• **BRIEF**: Which lines in the records below contain the word "vous"? Pick out each one and copy it in full.

[[ GIVEN ENTRIES, beginning ]]

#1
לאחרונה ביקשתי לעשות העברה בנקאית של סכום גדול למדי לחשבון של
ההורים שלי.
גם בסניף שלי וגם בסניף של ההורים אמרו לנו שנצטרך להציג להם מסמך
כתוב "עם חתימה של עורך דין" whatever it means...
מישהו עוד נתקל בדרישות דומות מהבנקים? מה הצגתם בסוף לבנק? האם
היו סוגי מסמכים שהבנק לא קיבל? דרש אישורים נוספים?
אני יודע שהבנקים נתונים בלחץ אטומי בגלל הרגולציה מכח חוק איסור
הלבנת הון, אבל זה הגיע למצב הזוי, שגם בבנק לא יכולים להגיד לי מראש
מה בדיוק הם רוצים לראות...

[[ GIVEN ENTRIES, end ]]
[[ GIVEN ENTRIES, beginning ]]

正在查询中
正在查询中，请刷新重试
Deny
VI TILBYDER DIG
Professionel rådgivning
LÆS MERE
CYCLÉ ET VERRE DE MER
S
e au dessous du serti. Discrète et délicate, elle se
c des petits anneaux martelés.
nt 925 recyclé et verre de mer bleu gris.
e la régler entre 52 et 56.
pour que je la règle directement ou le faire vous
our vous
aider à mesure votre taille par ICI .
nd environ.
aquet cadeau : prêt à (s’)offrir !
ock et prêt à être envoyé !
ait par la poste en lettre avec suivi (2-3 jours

[[ GIVEN ENTRIES, end ]]
[[ GIVEN ENTRIES, beginning ]]

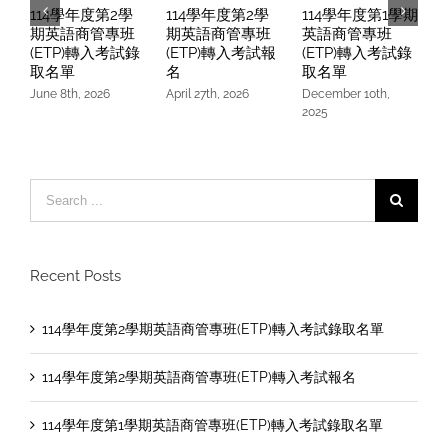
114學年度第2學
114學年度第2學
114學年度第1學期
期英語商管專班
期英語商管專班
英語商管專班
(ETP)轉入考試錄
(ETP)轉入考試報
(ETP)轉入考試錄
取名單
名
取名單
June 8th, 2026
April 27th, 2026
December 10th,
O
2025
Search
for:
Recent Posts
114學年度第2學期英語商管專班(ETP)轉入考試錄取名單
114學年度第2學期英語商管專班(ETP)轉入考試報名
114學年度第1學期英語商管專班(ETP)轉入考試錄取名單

[[ GIVEN ENTRIES, end ]]

• **YOUR SOLUTION**:
pour que je la règle directement ou le faire vous
our vous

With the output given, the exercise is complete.